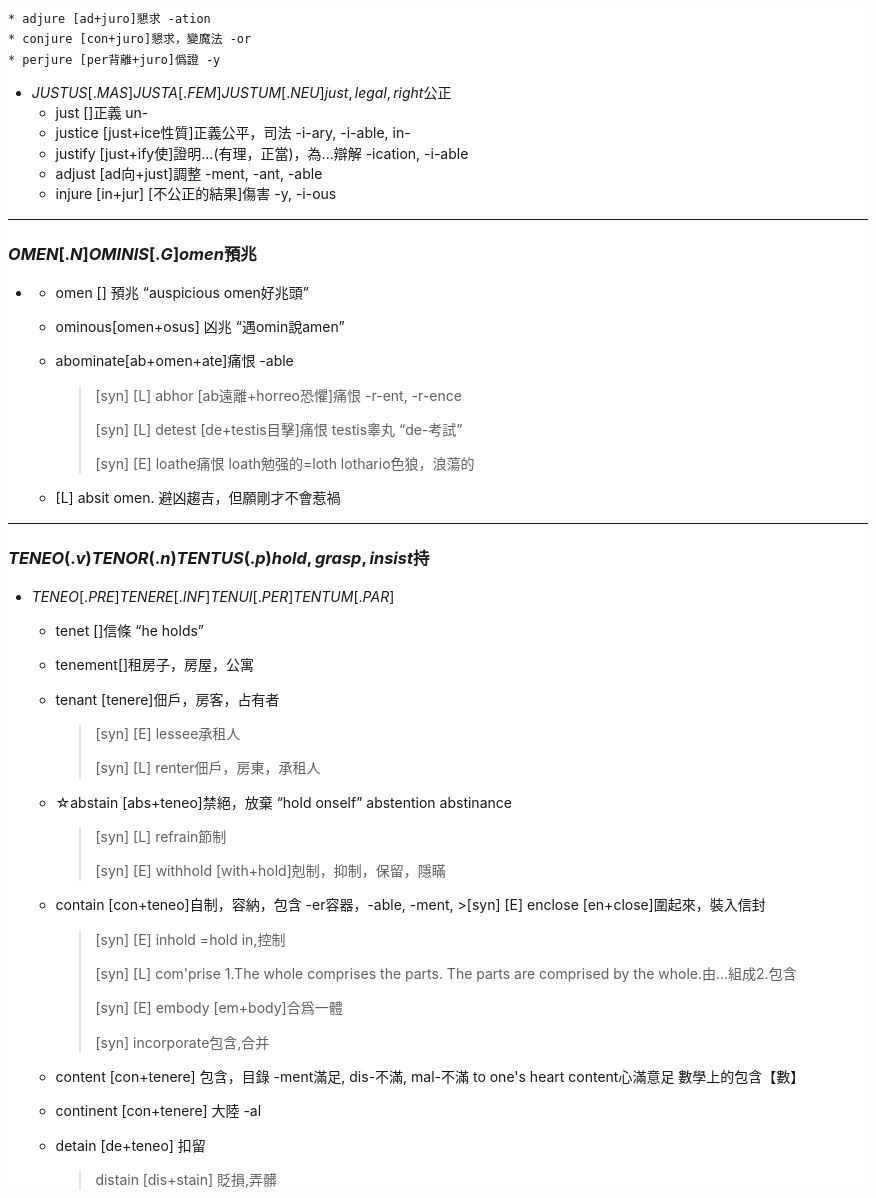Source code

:     * adjure [ad+juro]懇求 -ation
    * conjure [con+juro]懇求，變魔法 -or
    * perjure [per背離+juro]僞證 -y
* $JUSTUS[.MAS] JUSTA[.FEM] JUSTUM[.NEU] just,legal,right$公正
    * just []正義 un-
    * justice [just+ice性質]正義公平，司法 -i-ary, -i-able, in-
    * justify [just+ify使]證明...(有理，正當)，為...辯解 -ication, -i-able
    * adjust [ad向+just]調整 -ment, -ant, -able
    * injure [in+jur]  [不公正的結果]傷害 -y, -i-ous
---
### $OMEN[.N] OMINIS[.G]omen$預兆
* 
    * omen [] 預兆 “auspicious omen好兆頭”
    * ominous[omen+osus] 凶兆 “遇omin說amen”
    * abominate[ab+omen+ate]痛恨 -able
        >[syn] [L] abhor [ab遠離+horreo恐懼]痛恨 -r-ent, -r-ence
        >
        >[syn] [L] detest [de+testis目擊]痛恨 testis睾丸 “de-考試”
        >
        >[syn] [E] loathe痛恨 loath勉强的=loth lothario色狼，浪蕩的

    * [L] absit omen. 避凶趨吉，但願剛才不會惹禍
--- 
### $TENEO(.v) TENOR(.n) TENTUS(.p)hold, grasp,insist$持
* $TENEO[.PRE] TENERE[.INF] TENUI[.PER] TENTUM[.PAR]$
    * tenet []信條 “he holds”
    * tenement[]租房子，房屋，公寓
    * tenant [tenere]佃戶，房客，占有者
        >[syn] [E] lessee承租人
        >
        >[syn] [L] renter佃戶，房東，承租人
    * &star;abstain [abs+teneo]禁絕，放棄 “hold onself” abstention abstinance
        >[syn] [L] refrain節制
        >
        >[syn] [E] withhold [with+hold]剋制，抑制，保留，隱瞞

    * contain [con+teneo]自制，容納，包含 -er容器，-able, -ment,    >[syn] [E] enclose [en+close]圍起來，裝入信封
        >
        >[syn] [E] inhold =hold in,控制
        >
        >[syn] [L] com'prise 1.The whole comprises the parts.
        The parts are comprised by the whole.由...組成2.包含
        >
        >[syn] [E] embody [em+body]合爲一體
        >
        >[syn] incorporate包含,合并

    * content [con+tenere] 包含，目錄 -ment滿足, dis-不滿, mal-不滿 to one's heart content心滿意足 數學上的包含【數】
    * continent [con+tenere] 大陸 -al
    * detain [de+teneo] 扣留
        >distain [dis+stain] 貶損,弄髒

******

__What needs to be done__. Every line above in which the word "juro" occurs needs to be copied.

__Task output__.
:     * adjure [ad+juro]懇求 -ation
    * conjure [con+juro]懇求，變魔法 -or
    * perjure [per背離+juro]僞證 -y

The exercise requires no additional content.